HOW TO COMPLETE THIS TASK: Go to the line holding "left elbow: (157, 127, 2)" in the entries below and write out exactly every line down to and including the line holding "right ankle: (129, 152, -12)".
━━━━━ THE DATA
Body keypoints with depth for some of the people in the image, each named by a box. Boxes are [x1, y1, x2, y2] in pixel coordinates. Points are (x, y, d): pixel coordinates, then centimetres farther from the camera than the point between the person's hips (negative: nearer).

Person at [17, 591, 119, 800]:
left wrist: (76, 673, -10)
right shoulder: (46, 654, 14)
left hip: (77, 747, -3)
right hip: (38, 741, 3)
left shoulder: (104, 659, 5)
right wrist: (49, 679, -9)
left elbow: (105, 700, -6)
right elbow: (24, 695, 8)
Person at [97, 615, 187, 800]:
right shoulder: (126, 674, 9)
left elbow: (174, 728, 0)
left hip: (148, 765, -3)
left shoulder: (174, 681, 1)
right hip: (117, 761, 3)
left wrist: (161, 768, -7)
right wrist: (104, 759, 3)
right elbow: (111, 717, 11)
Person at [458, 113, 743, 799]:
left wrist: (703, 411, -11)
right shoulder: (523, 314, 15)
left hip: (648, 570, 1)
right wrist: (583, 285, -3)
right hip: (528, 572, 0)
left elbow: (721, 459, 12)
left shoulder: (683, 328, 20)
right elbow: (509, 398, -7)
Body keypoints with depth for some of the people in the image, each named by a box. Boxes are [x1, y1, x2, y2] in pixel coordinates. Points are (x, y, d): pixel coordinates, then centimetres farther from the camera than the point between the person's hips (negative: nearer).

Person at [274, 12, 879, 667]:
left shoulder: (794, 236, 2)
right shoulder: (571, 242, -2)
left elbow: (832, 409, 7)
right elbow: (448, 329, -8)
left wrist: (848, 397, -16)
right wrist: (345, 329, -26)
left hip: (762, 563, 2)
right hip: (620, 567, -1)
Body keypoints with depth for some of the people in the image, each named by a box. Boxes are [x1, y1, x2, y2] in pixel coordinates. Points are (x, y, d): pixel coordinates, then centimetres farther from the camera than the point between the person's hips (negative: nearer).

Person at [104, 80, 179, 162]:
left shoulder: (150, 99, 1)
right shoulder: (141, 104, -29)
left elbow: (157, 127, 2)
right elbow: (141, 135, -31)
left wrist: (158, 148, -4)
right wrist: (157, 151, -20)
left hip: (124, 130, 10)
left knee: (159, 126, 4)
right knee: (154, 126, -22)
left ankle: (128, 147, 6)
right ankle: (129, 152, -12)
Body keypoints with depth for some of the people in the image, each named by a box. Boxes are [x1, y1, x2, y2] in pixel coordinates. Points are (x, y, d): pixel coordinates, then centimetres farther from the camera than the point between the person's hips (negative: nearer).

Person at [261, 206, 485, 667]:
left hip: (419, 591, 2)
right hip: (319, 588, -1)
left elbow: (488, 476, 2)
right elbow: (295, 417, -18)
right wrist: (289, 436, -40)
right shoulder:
━━━━━━━━━━
RESULT OF THE EXERCISE:
left elbow: (157, 127, 2)
right elbow: (141, 135, -31)
left wrist: (158, 148, -4)
right wrist: (157, 151, -20)
left hip: (124, 130, 10)
left knee: (159, 126, 4)
right knee: (154, 126, -22)
left ankle: (128, 147, 6)
right ankle: (129, 152, -12)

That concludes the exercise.